### Da fare
a - Per ciascuna affermazione indica se concorda con il brano sulla Siria, rispondendo sì o no e citando alla lettera le parole decisive: (i) l'aviazione russa ha confermato i raid sulla periferia della città; (ii) la provincia di Idlib si trova nel sud del paese; (iii) Israele ha occupato le Alture del Golan nel 1967.
b - Prosegui il brano sulla guerra in Siria a partire dalla sua ultima frase.

### Brano mostrato
┌────────
Alcune ore dopo la denuncia dell’attacco, l’aviazione russa ha confermato di aver compiuto dei raid sulla periferia della città, che si trova nella zona demilitarizzata negoziata tra Russia e Turchia nel nord-ovest della Siria.
Chi controlla cosa – La provincia di Idlib, nella parte nord-ovest del paese, è l’ultima forte roccaforte ancora in mano ai gruppi ribelli e jihadisti che hanno cercato di rovesciare Assad negli ultimi sette anni.
Dopo aver ripreso il controllo di Aleppo, della regione del Ghouta orientale, di Douma e di Daraa, Idlib è l’ultimo territorio in cui Assad non è riuscito a sconfiggere i ribelli.
Il governo ha di recente ripreso il controllo del sud del paese, togliendo ai ribelli i territori di Quneitra e di Daraa, al confine con Israele e Giordania. Quneitra in particolare si trova nella zona delle Alture del Golan, un territorio occupato da Israele nella Guerra dei sei giorni del 1967 e tuttora conteso con la Siria.
└────────
### Materiale mostrato
┌────────
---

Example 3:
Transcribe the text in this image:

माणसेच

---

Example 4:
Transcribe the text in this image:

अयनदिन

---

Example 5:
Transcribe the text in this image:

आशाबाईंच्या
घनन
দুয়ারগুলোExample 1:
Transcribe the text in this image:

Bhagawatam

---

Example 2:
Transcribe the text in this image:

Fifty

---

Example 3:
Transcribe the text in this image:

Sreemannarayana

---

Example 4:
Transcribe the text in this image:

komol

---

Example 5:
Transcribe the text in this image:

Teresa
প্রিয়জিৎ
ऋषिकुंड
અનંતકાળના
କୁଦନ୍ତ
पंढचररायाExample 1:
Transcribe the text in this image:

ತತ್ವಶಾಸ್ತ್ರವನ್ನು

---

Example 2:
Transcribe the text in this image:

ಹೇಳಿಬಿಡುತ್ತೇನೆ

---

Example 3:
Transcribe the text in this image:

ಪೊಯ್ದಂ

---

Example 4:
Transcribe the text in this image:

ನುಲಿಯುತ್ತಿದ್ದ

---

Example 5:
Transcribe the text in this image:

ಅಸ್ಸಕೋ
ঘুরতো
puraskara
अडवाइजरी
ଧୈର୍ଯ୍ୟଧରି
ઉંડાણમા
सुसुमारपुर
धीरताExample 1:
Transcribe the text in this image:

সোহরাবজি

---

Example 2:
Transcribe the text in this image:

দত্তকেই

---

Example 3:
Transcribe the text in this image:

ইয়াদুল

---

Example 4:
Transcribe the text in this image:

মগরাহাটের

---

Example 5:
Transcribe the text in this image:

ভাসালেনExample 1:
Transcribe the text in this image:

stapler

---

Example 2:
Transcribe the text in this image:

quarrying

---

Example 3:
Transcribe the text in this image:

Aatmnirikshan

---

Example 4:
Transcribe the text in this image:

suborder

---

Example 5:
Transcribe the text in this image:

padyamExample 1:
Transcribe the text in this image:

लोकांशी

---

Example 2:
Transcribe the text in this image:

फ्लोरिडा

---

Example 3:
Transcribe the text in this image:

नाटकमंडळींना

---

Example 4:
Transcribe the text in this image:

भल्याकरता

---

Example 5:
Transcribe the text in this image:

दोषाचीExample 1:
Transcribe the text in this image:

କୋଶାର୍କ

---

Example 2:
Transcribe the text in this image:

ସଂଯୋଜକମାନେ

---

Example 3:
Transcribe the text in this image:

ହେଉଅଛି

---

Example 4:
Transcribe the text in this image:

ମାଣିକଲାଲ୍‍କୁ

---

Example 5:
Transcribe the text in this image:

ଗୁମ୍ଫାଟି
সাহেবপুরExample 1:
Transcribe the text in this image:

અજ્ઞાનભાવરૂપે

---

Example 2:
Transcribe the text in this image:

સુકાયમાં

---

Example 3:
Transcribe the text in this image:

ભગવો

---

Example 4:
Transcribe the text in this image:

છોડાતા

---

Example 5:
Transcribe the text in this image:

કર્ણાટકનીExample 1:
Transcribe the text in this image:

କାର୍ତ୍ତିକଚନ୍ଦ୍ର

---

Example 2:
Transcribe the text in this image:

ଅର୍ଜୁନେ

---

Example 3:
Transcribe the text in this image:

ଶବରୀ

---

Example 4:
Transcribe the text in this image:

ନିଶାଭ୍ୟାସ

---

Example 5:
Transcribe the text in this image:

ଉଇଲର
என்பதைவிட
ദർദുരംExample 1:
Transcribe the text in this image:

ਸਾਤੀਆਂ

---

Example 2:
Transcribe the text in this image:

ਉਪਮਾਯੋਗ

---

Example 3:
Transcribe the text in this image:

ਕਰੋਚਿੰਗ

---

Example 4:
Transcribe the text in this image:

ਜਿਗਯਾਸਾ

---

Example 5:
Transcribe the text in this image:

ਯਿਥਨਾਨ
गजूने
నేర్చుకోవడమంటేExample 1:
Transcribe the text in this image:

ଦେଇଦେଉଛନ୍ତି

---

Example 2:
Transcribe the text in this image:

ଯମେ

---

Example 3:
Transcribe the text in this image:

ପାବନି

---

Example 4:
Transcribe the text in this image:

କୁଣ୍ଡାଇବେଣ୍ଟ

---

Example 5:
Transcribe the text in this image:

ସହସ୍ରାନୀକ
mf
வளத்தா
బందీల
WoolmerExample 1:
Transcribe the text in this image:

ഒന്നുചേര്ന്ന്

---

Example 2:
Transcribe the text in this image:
└────────
### Risultati per compito
a -
(i) Sì: «l’aviazione russa ha confermato di aver compiuto dei raid sulla periferia della città».
(ii) No: «La provincia di Idlib, nella parte nord-ovest del paese».
(iii) Sì: «un territorio occupato da Israele nella Guerra dei sei giorni del 1967».

b -
Il nord del paese invece è controllato dalle forze curde, mentre l’Isis continua a imperversare nel cuore della Siria, tra Palmira e Deir Az Zor.
Oltre a Idlib, l’ultima zona in cui si attesta una presenza dei ribelli è quella di Afrin, in cui si trovano anche truppe turche che sostengono parte dei ribelli e che monitorano il confine tra i due paesi.
I ribelli che controllano Idlib appartengono a tante fazioni rivali, tra cui un’alleanza jihadista legata ad al-Qaeda e un rivale Fronte di liberazione nazionale sostenuto dalla Turchia.